Die Litex Neon AG ist ein führendes Schweizer Unternehmen für Leuchtwerbung und Beschriftungen. Litex steht für kreative Innovation. Know-how und Technik sind auf dem neuesten Entwicklungsstand.» Vom Selbstbewusstsein, das heute aus dem Selbstporträt auf der Firmenwebsite spricht, dürfte Mitte 2006 kaum etwas vorhanden gewesen sein. Auf Lauric Barbier, Mitglied der Geschäftsleitung und Partner von Helbling Corporate Finance AG, wartete nach eigener Darstellung ein geradezu klassisches Recovery-Projekt: «Eigentlich ein Fall für die Intensivstation.» Litex erwirtschaftete damals bei einem Umsatz von 28 Mio Fr. rund 4 Mio Fr. Verlust – einen Verlust, den sich niemand so richtig erklären konnte.
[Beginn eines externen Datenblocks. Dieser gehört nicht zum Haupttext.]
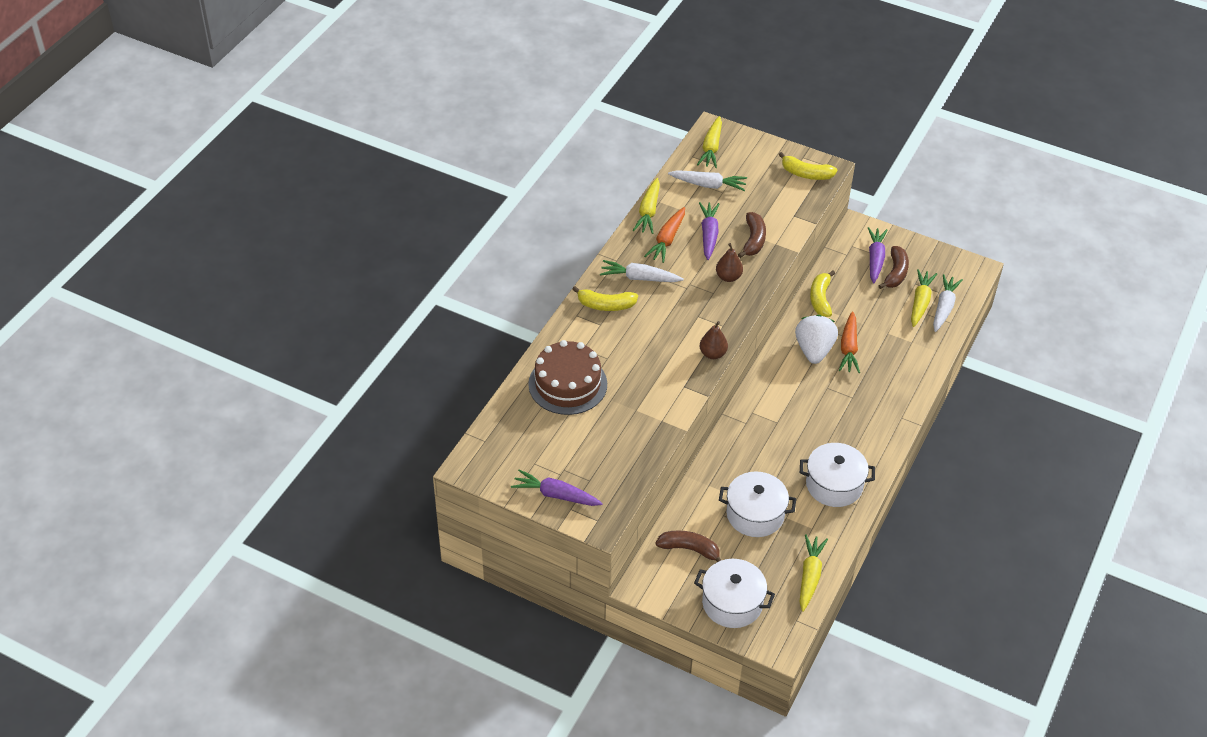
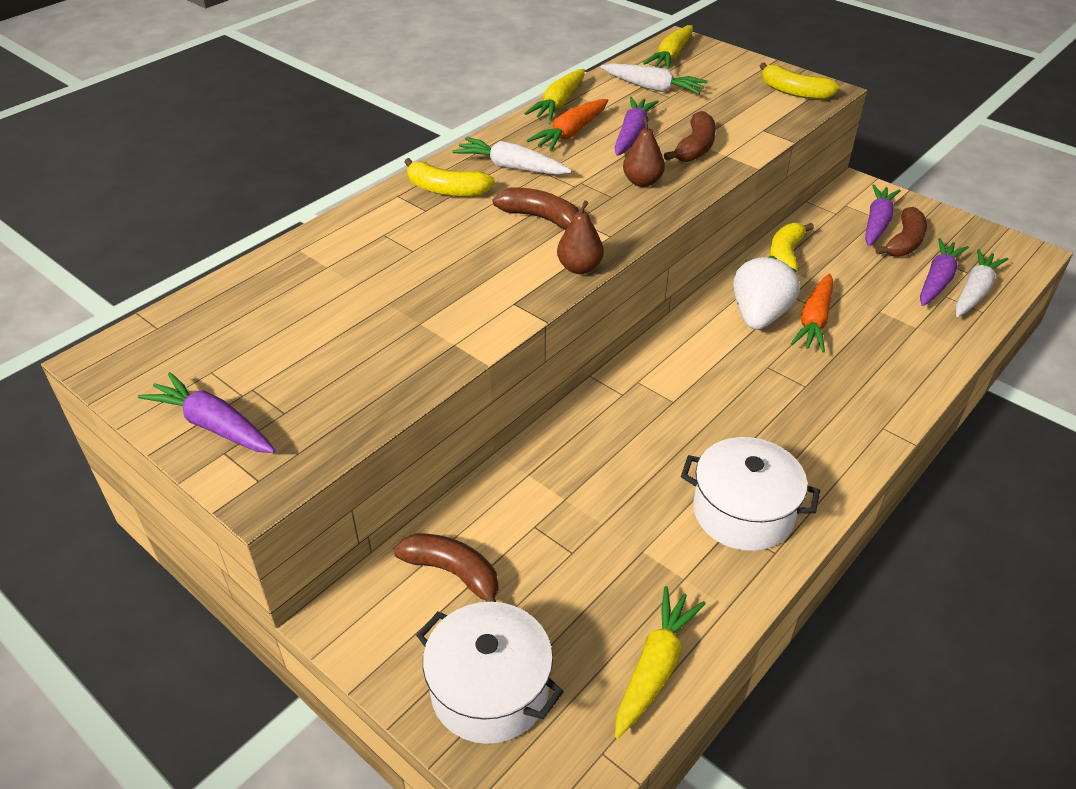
camera: 15 degrees right, 5 degrees down
(567, 384) = (333, 273): brown cake -> none
(675, 319) = (541, 218): none -> brown banana
(755, 514) = (589, 535): white pot -> none
(920, 302) = (937, 281): yellow carrot -> purple carrot

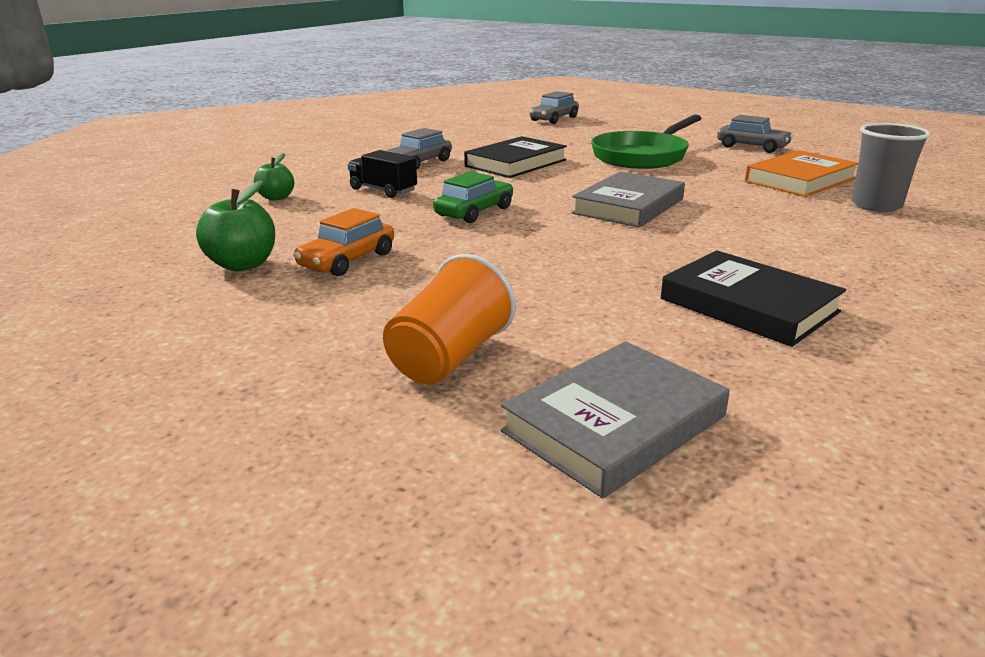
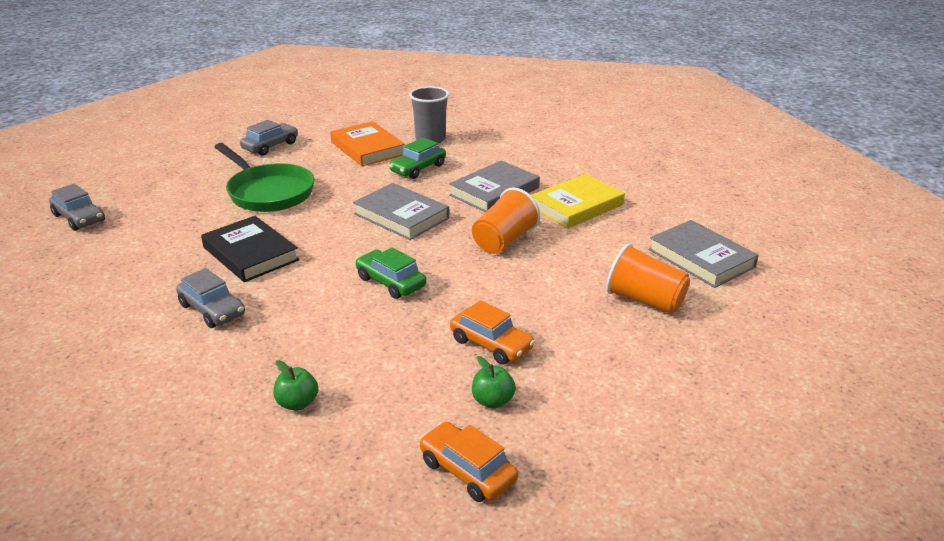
camera: 85 degrees left, 5 degrees up
(143, 258) = (467, 471): none -> orange car
(243, 265) = (492, 401): green apple -> green apple, size x0.66
(383, 190) = (304, 331): black truck -> none
(596, 258) = (504, 241): none -> orange cup
(743, 248) = (494, 191): none -> grey book
(748, 305) = (576, 206): black book -> yellow book
(770, 205) = (418, 168): none -> green car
Patrick Hofmanninger, VR-Delegierter von Litex, sagt im Rückblick: «Es fehlte vor allem am Management-Know-how, den richtigen Prozessen und Systemen.» Insbesondere in der Buchhaltung sei kaum Transparenz vorhanden gewesen. In der Anfangsphase, in der wegen mangelnder Liquidität hoher Zeitdruck herrschte, galt für die am Turnaround Beteiligten also laut Hofmanninger: «Blindflug».
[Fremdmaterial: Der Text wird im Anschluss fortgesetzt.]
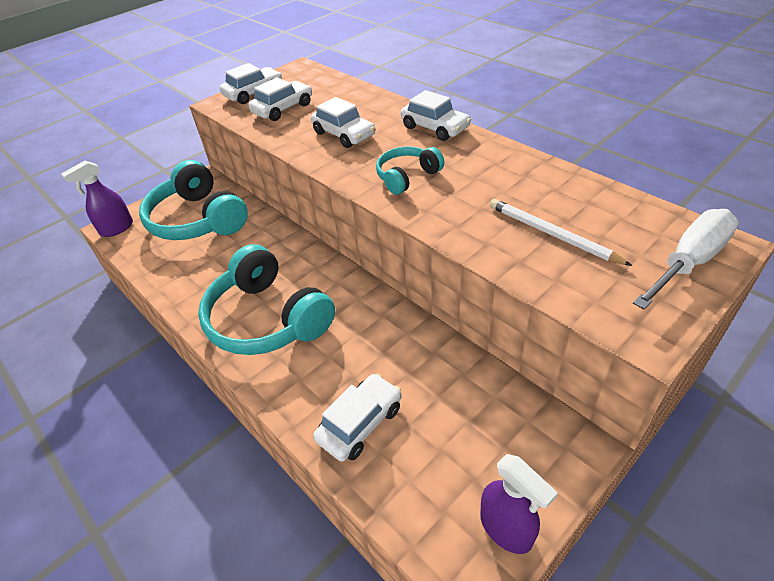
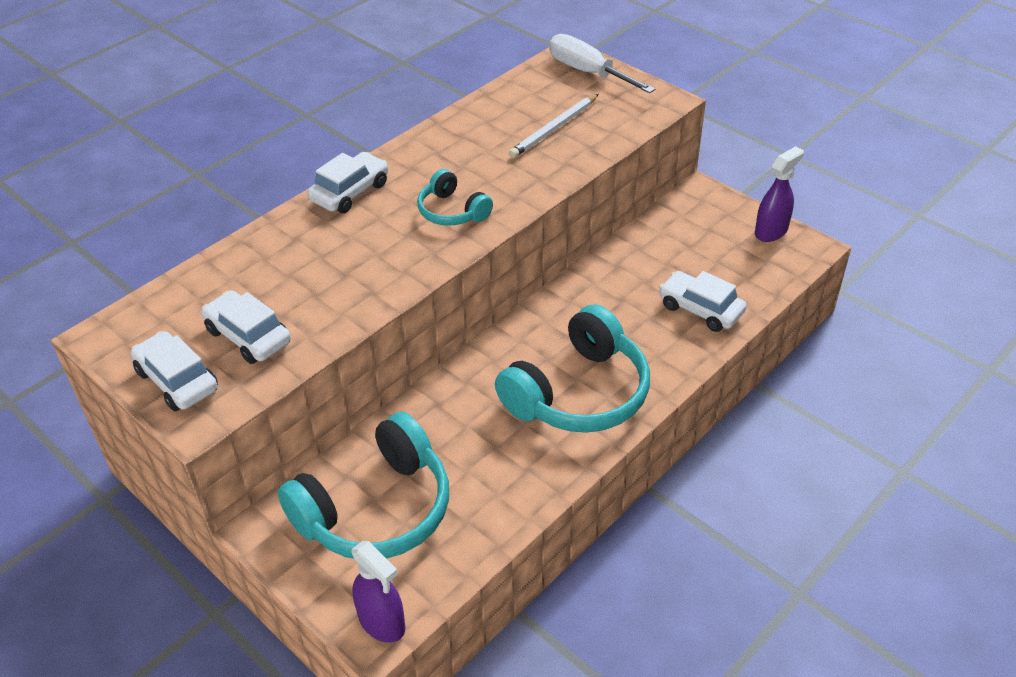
camera: 95 degrees left, 0 degrees up
(344, 134) = (344, 266): white car -> none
Es durfte nicht schief gehen

Unter dem sprechenden Namen «Eurofit» wurde die Litex bis August 2007 in drei Phasen saniert. Nach dem Strategie-Audit, der von August bis Oktober 2006 dauerte, wurden potenzielle Investoren gesucht.
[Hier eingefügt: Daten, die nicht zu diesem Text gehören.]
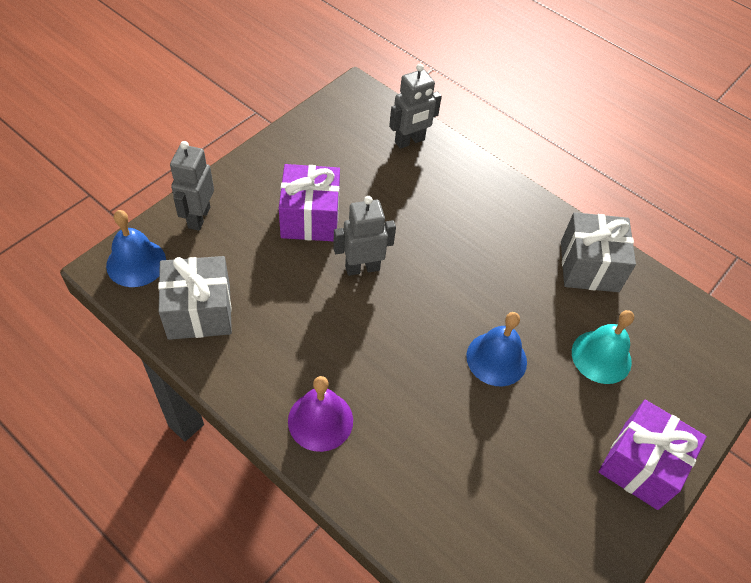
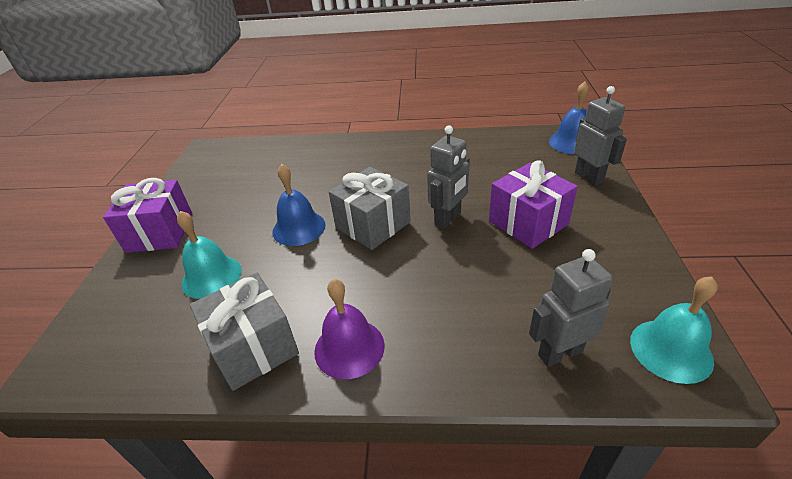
camera: 150 degrees right, 15 degrees down
(199, 311) = (503, 147): grey gift -> grey gift (373, 225)
(320, 420) = (380, 150): purple bell -> purple bell (349, 348)
(354, 106) = (671, 350): none -> turquoise bell
(410, 141) = (559, 353): grey robot -> grey robot turned 45 degrees clockwise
Ausserdem wurden die Finanz- und Führungsverhältnisse neu strukturiert. Das Turnaround-Team, dem vorwiegend Mitglieder der neuen Geschäftsleitung und Kader der zweiten Führungsstufe angehörten, wurde von Helbling hauptsächlich methodisch unterstützt und gecoacht, erzählt Barbier: «Unter dem Motto ‹failure is no option› wurden rasch Lösungsmöglichkeiten gesucht.» Der resultierende Massnahmenplan wurde im Wochenrhythmus nachgeführt und von einer fortlaufenden Ergebniskontrolle begleitet.

Anzeige

Grösster privater Arbeitgeber

Die Beteiligten machen kein Geheimnis daraus, dass auch eine Verlegung der Produktion nach Osteuropa erarbeitet wurde – als Notfallplan. «Zum Glück war die Firma aber bald so gut aufgestellt, dass dieser Schritt nicht nötig wurde», freuen sich Hofmanninger und Barbier. Für die Region Appenzell, deren grösster privater Arbeitgeber mit 120 Mitarbeitenden die Litex Neon ist, hätte ein Misserfolg dramatische Folgen gehabt. Barbier und Hofmanninger bezeichnen den Sanierungswillen und die hohe Motivation aller Beteiligten als spezielle Charakteristik dieses Projekts.

Ansonsten sei der Fall Litex in seinen Augen geradezu typisch für sehr viele mittelständische Schweizer Unternehmen, sagt Barbier: «Es gibt sehr viele in einer ähnlichen Situation.» Schön sei, wenn durch Fälle wie dieser gezeigt werden könne, dass Überlebenschancen meist vorhanden seien – «vorausgesetzt, die Verluste werden eliminiert und die Firma ist innovativ». Beides ist bei Litex offenbar der Fall, 2008 wird ihr Ebit voraussichtlich stolze 2 Mio Fr. betragen.

Besonders erfreulich ist, dass bei diesem Projekt sogar die Mitarbeitenden des Kunden belohnt wurden: Nicht nur konnte dank «Eurofit» ein Stellenabbau vermieden werden, auch die durchschnittliche Lohnsumme pro Kopf konnte um mehrere 100 Fr. erhöht werden. Ein im wahrsten Sinne des Wortes leuchtendes Beispiel für ein erfolgreiches Beratungsmandat.